The first eights heats on Friday 11 June resulted in a few names previously unmentioned becoming possible contenders. Kevin Hutton's Signet Ace recorded 29.16 in beating Jaguar Macie and Liam Dowling's Ballymac Fairone beat Native Maestro in 29.09. In heat 5, Bockos Belly set a new track record of 29.03, which by coincidence was the old record held by Warzone Tom who trailed the winner by six lengths in second place.
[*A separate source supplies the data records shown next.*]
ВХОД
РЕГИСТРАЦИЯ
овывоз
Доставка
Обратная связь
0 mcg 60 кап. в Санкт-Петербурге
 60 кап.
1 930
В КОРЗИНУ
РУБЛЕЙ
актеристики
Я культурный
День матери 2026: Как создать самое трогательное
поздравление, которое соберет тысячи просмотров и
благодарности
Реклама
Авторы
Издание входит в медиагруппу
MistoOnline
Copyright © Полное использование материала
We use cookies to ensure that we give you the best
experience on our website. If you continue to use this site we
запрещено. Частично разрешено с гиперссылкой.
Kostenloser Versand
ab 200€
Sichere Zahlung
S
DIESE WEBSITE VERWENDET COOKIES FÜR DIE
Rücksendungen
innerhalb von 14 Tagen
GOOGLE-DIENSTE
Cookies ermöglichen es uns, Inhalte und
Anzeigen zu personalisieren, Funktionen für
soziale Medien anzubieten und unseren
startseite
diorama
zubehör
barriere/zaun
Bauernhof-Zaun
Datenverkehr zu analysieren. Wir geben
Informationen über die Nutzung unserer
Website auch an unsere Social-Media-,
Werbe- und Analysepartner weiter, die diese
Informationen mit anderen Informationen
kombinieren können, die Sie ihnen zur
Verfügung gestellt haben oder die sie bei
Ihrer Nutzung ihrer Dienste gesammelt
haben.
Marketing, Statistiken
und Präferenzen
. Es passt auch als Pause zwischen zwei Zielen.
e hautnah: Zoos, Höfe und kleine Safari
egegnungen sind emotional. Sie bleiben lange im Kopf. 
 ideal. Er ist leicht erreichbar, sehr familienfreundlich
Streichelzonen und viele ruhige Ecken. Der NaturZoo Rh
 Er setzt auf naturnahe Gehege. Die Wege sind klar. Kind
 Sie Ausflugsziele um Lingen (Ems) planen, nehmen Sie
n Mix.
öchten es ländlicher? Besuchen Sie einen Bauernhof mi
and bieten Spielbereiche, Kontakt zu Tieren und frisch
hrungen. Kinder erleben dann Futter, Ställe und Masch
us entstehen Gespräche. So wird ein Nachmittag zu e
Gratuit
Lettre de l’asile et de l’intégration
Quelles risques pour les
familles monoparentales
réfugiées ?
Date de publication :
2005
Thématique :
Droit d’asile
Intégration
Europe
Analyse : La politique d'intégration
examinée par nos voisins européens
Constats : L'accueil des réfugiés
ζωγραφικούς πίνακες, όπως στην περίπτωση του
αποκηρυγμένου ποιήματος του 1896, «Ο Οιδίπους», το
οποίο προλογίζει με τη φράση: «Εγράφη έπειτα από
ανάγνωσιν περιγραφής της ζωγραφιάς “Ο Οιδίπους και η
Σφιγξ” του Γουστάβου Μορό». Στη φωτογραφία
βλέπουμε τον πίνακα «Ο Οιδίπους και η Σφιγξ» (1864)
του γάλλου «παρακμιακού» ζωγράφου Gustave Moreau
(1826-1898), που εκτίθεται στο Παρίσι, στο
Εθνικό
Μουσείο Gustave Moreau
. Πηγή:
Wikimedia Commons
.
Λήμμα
Bubbly Magnum and Adeles Duke scored second wins and Ballymac Kingdom, Kilara Lion and Knockaboul Syd all squeezed through but Gengar Bale was eliminated. The following evening saw a major shock when both Priceless Jet and Lenson Bocko crashed out of a messy heat 12, a race won well by Roxholme Sheikh in 29.06. Ballymac Wild impressed defeating Toomaker Sydney by three lengths in 29.05 and the defending champion Deerjet Sydney recorded a fast 29.13 in winning heat 15 from Tenpin. Both Thorn Falcon and Hilight Arkle recorded second wins and Newinn Session qualified by finishing second in his heat to Aussie Captain.

Third round

The opening heat of the third round was arguably the strongest of the night and included Kilara Lion, Newinn Session, Signet Ace and Warzone Tom, with only three to qualify from the six runners it was Signet Ace who remained unbeaten and came out on top in 29.31, from Newinn Session and Kilara Lion, with Warzone Tom missing out by a short head. The second heat went to Ballymac Fairone from Drumcrow Brent and Toolmaker Sydney in 29.53. Forest Gold caused a surprise in heat 3 by defeating Unlock Unlock and Ballymac Wild with Tenpin failing to progress to the quarter-finals. Another surprise in heat 4 saw Aussie Captain bolt from the traps and lead all the way but Native Maestro looked to have picked up an injury and was eliminated. Knocknaboul Syd who had switched to a middle seeding took full advantage of a trap 4 draw in winning heat 5 and in the following race All About Ted recorded the equal fastest time of the night (29.29). Adeles Duke won heat 7 and was only the second greyhound to remain unbeaten. The final heat went to the defending champion Deerjet Sydney who impressed in winning in 29.29. Bockos Belly ran on well to qualify but Hilight Arkle went out.

Quarter finals

In the first quarter final the defending champion Deejet Sydney justified favouritism with a smart 29.13 run from Cold As Ice and Toolmaker Sydney. Gaytime Milo claimed the second heat from Bockos Belly and Newinn Session before Thorn Falcon won the third heat in 29.48. The final heat went to Knocknaboul Syd with the previously unbeaten Sygent Ace and Adels Duke both failing to progress to the semi-finals.

Semi finals

With a week available between rounds for the third year running the greyhounds started the semi-finals in peak condition. In the first semi final the Irish made a clean sweep with the Liam Dowling trained pair of Ballymac Fairone and Ballymac Wild first and second. Ballymac Fairone led all the way in a very fast 29.08 and kennelmate Ballymac Wild finished well to take second place overtaking and relegating defending champion Deerjet Sydney into third place. In the second semi the favourite Knocknaboul Syd was forced to check at the first bend and lost his chance as Newinn Session and Kilara Lion maintained the leading places. The 39 kilo dog Thorn Falcon claimed the final qualifying place on the outside.